> [SUPPLIED DATA]:
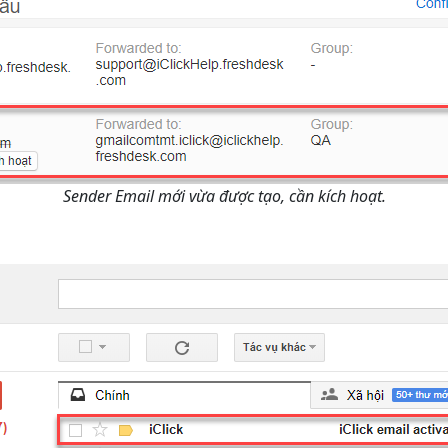
Sender Email mới vừa được tạo, cần kích hoạt.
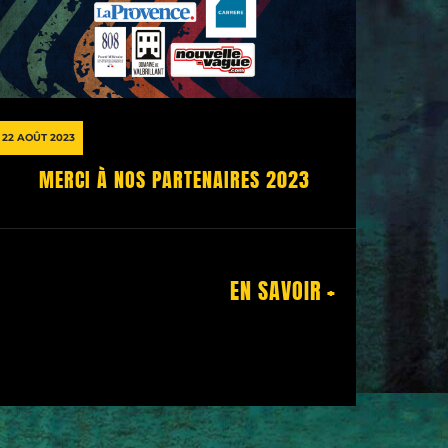
22 AOÛT 2023
MERCI À NOS PARTENAIRES 2023
EN SAVOIR +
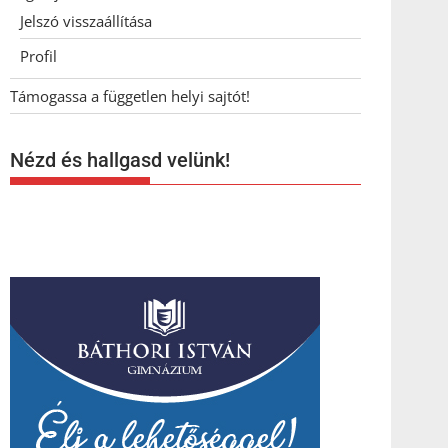
Jelszó visszaállítása
Profil
Támogassa a független helyi sajtót!
Nézd és hallgasd velünk!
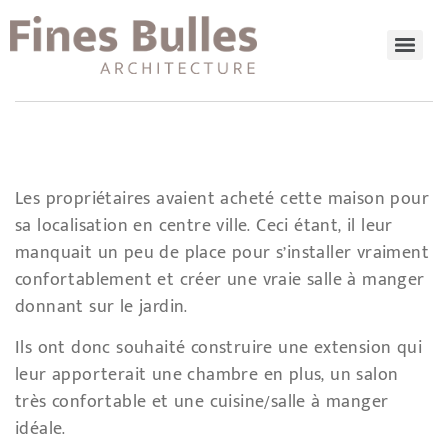
Les propriétaires avaient acheté cette maison pour
sa localisation en centre ville. Ceci étant, il leur
manquait un peu de place pour s’installer vraiment
confortablement et créer une vraie salle à manger
donnant sur le jardin.
Ils ont donc souhaité construire une extension qui
leur apporterait une chambre en plus, un salon
très confortable et une cuisine/salle à manger
idéale.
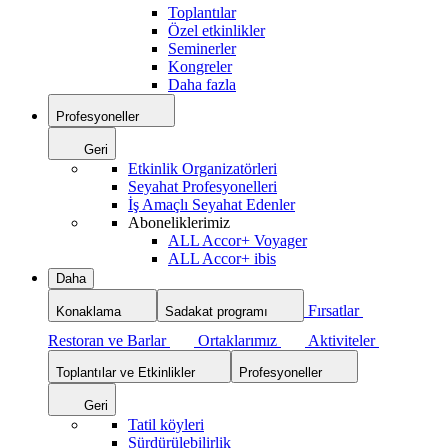
Toplantılar
Özel etkinlikler
Seminerler
Kongreler
Daha fazla
Profesyoneller
Geri
Etkinlik Organizatörleri
Seyahat Profesyonelleri
İş Amaçlı Seyahat Edenler
Aboneliklerimiz
ALL Accor+ Voyager
ALL Accor+ ibis
Daha
Fırsatlar
Konaklama
Sadakat programı
Restoran ve Barlar
Ortaklarımız
Aktiviteler
Toplantılar ve Etkinlikler
Profesyoneller
Geri
Tatil köyleri
Sürdürülebilirlik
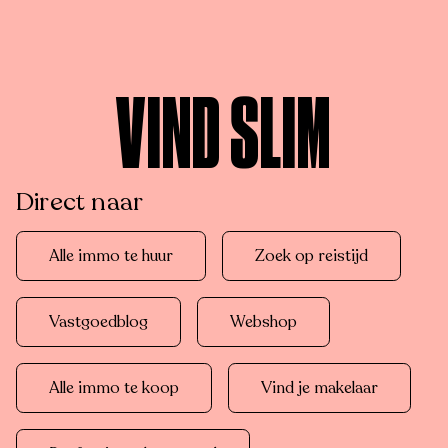
VIND SLIM
Direct naar
Alle immo te huur
Zoek op reistijd
Vastgoedblog
Webshop
Alle immo te koop
Vind je makelaar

> [WORK ITEM]:
Pull out every line in the items that contains the string "manger", with matching case.

> [TASK RESPONSE]:
confortablement et créer une vraie salle à manger
très confortable et une cuisine/salle à manger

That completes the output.